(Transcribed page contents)
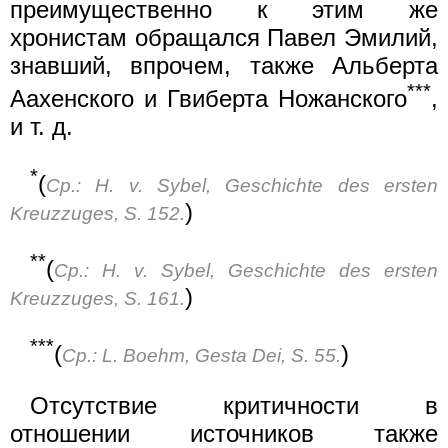
преимущественно к этим же
хронистам обращался Павел Эмилий,
знавший, впрочем, также Альберта
***
Аахенского и Гвиберта Ножанского
,
и т. д.
*
(
Ср.: Н. v. Sybel, Geschichte des ersten
)
Kreuzzuges, S. 152.
**
(
Ср.: Н. v. Sybel, Geschichte des ersten
)
Kreuzzuges, S. 161.
***
(
)
Ср.: L. Воеhm, Gesta Dei, S. 55.
Отсутствие критичности в
отношении источников также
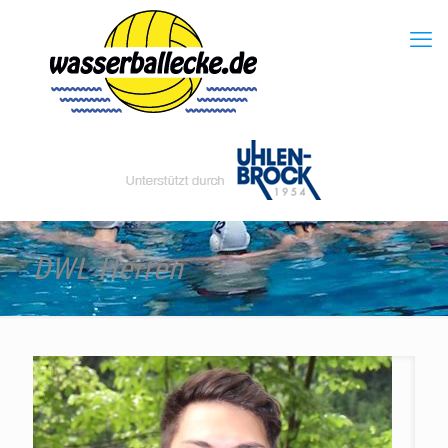
DWL Herren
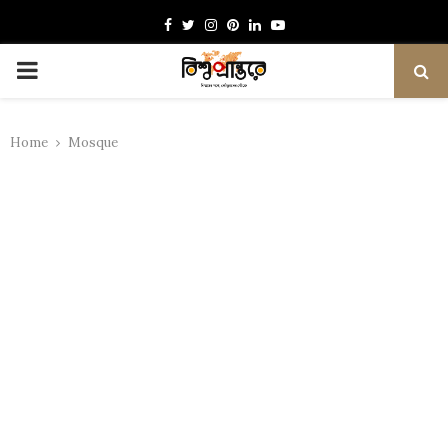
Facebook
Twitter
Instagram
Pinterest
Linkedin
Youtube
PRIMARY
MENU
Home
Mosque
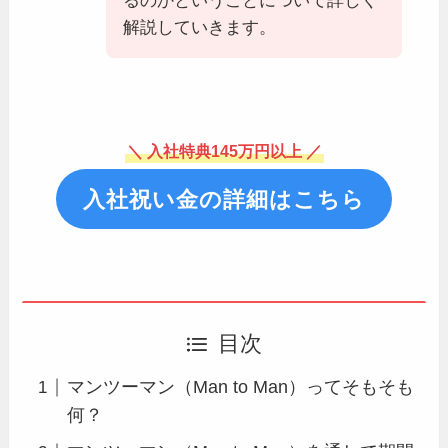
るのかということについて詳しく
解説していきます。
＼ 入社特典145万円以上 ／
入社祝い金の詳細はこちら
目次
マンツーマン（Man to Man）ってそもそも
何？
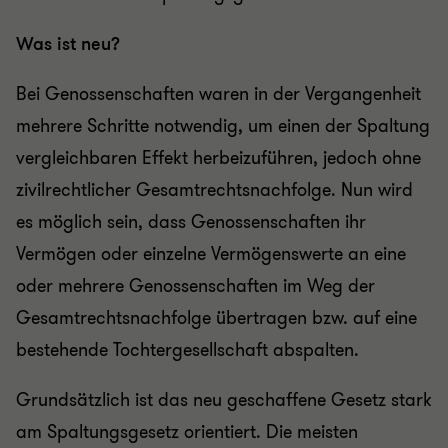
Was ist neu?
Bei Genossenschaften waren in der Vergangenheit
mehrere Schritte notwendig, um einen der Spaltung
vergleichbaren Effekt herbeizuführen, jedoch ohne
zivilrechtlicher Gesamtrechtsnachfolge. Nun wird
es möglich sein, dass Genossenschaften ihr
Vermögen oder einzelne Vermögenswerte an eine
oder mehrere Genossenschaften im Weg der
Gesamtrechtsnachfolge übertragen bzw. auf eine
bestehende Tochtergesellschaft abspalten.
Grundsätzlich ist das neu geschaffene Gesetz stark
am Spaltungsgesetz orientiert. Die meisten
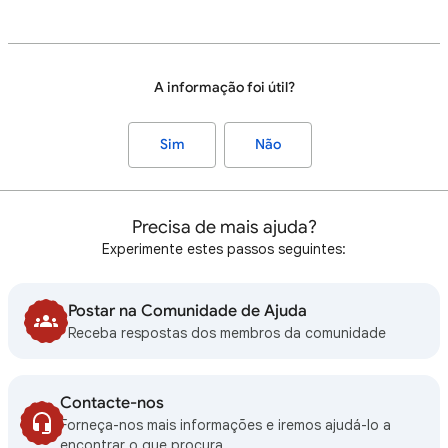
A informação foi útil?
Sim
Não
Precisa de mais ajuda?
Experimente estes passos seguintes:
Postar na Comunidade de Ajuda
Receba respostas dos membros da comunidade
Contacte-nos
Forneça-nos mais informações e iremos ajudá-lo a
encontrar o que procura.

> Your instructions
Pictures excluded, quote all the data above exactly.

> Expected answer
преимущественно к этим же
хронистам обращался Павел Эмилий,
знавший, впрочем, также Альберта
***
Аахенского и Гвиберта Ножанского
,
и т. д.
*
(
Ср.: Н. v. Sybel, Geschichte des ersten
)
Kreuzzuges, S. 152.
**
(
Ср.: Н. v. Sybel, Geschichte des ersten
)
Kreuzzuges, S. 161.
***
(
)
Ср.: L. Воеhm, Gesta Dei, S. 55.
Отсутствие критичности в
отношении источников также
DWL Herren
Facebook
Twitter
Instagram
Pinterest
Linkedin
Youtube
PRIMARY
MENU
Home
Mosque
るのかということについて詳しく
解説していきます。
＼ 入社特典145万円以上 ／
入社祝い金の詳細はこちら
目次
マンツーマン（Man to Man）ってそもそも
何？
Was ist neu?
Bei Genossenschaften waren in der Vergangenheit
mehrere Schritte notwendig, um einen der Spaltung
vergleichbaren Effekt herbeizuführen, jedoch ohne
zivilrechtlicher Gesamtrechtsnachfolge. Nun wird
es möglich sein, dass Genossenschaften ihr
Vermögen oder einzelne Vermögenswerte an eine
oder mehrere Genossenschaften im Weg der
Gesamtrechtsnachfolge übertragen bzw. auf eine
bestehende Tochtergesellschaft abspalten.
Grundsätzlich ist das neu geschaffene Gesetz stark
am Spaltungsgesetz orientiert. Die meisten
A informação foi útil?
Sim
Não
Precisa de mais ajuda?
Experimente estes passos seguintes:
Postar na Comunidade de Ajuda
Receba respostas dos membros da comunidade
Contacte-nos
Forneça-nos mais informações e iremos ajudá-lo a
encontrar o que procura.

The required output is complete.